NCERT set to review curriculum framework

NCERT Set to Review Curriculum Framework

“As part of the 2018 rationalisation of textbooks, 72,000 stakeholders , among them students, teachers, parents, intellectuals and members of civil society, gave us over one lakh suggestions,” Mr. Senapathy said, “These were critically analyzed and will form the foundation of the forthcoming deliberations on a fresh NCF. It will be a year long process.”

In a positive development, The National Council of Educational Research Training (NCERT) is set to review the National Curriculum Framework (NCF). According to sources, the process to review the National Curriculum Framework (NCF), last published around 14 years ago in 2005 will start soon. The preliminary work has already begun and committee to undertake the task will also begin shortly.

“Society needs a change and our focus will, therefore, be on experiential learning. This will further take forward the shift of focus of 15 years ago from teachers to the students to promote learning without a burden and to change the tendency to learning by rote,” Hrushikesh Senapaty, director of NCERT said.

“The work we have done on rationalisation of textbooks will form the basis of the review of the 2005 NCF,” said Senapaty.

In 2018 as part of their efforts towards rationalization of textbooks NCERT had received thousands of suggestions from various stakeholders.

“As part of the 2018 rationalisation of textbooks, 72,000 stakeholders , among them students, teachers, parents, intellectuals and members of civil society, gave us over one lakh suggestions,” Mr. Senapathy said, “These were critically analyzed and will form the foundation of the forthcoming deliberations on a fresh NCF. It will be a year long process.”

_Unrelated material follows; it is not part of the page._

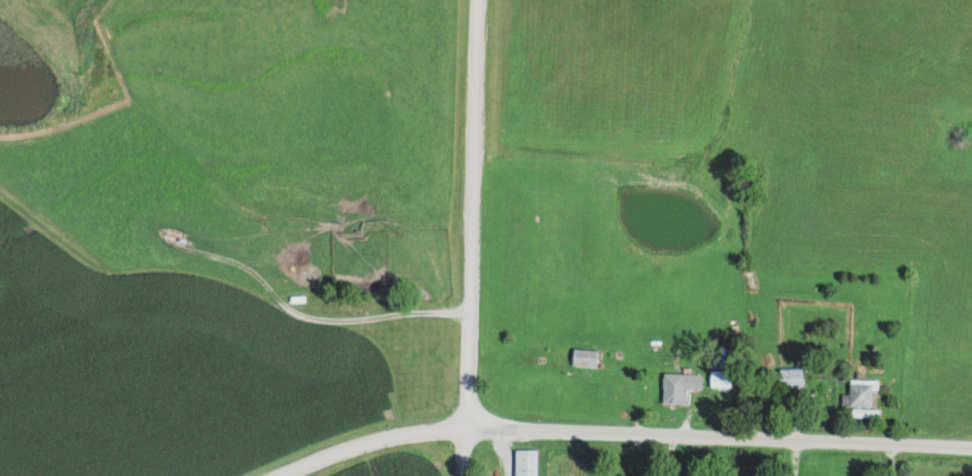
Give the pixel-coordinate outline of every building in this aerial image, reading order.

According to the sources, the exercise will be officially announced after the Lok Sabha elections result on May 23. NCF provides a framework for the creation of the school syllabi and the writing of textbooks while giving guidelines on teaching practices in India.

The educational curriculum in India has been a point of major controversies in the past. With many claiming that the previous NCFs have failed to remove the colonial shadow from both the education mechanism and education curriculum.

The transition of the British East India Company’s rule to the rule of the British crown further magnified the need to introduce a British inclined education system. This education system was used to create human resource required to aid British imperialistic rule over India. Different commissions were set up for this purpose.

T.B. Macaulay considered to be the forbearer of the western style of education had indicated towards the biases that still prevail in Indian Education System. “We must at present do our best to form a class who may be Interpreters between us and the millions whom we govern, -a class of persons Indian in Blood and color, but English in tastes, in opinions, in morals and in intellect. To that class we may leave it to refine the vernacular dialects of the country, to enrich those dialects with terms of science borrowed from the Western nomenclature, and to render them by degrees fit vehicles for conveying knowledge to the great mass of the population.”

First attempts to bring back the coherency in the Indian Education System were undertaken under the Atal Bihari Vajpayee government. In 2000/01, the National Council of Educational Research and Training (NCERT) issued a National Curriculum Framework for school education under the slogan of “Indianize, nationalize and spiritualize”. The framework called for the purging of all foreign elements from the curriculum in state schools. The new policy involved a massive textbook revision. The revisions were contested by a petition to the Supreme Court brought by three activists who argued that the NCERT had not followed the correct procedures of consultation with the states and that it had tried to introduce religious teaching, which is forbidden by the constitution. However, the Supreme Court rejected this petition. However, as soon as Congress took over after the 2004 general elections review of the 2001 NCF was ordered.

NCERT keeping up with the reforms is also planning to train around 42 lakh elementary school teachers by December 2019. As a part of pilot run in Tripura, NCERT had already trained 31,000 teachers over a period of three-four months. This much-awaited review is sure to bring India’s educational curriculum in line with the current global standards.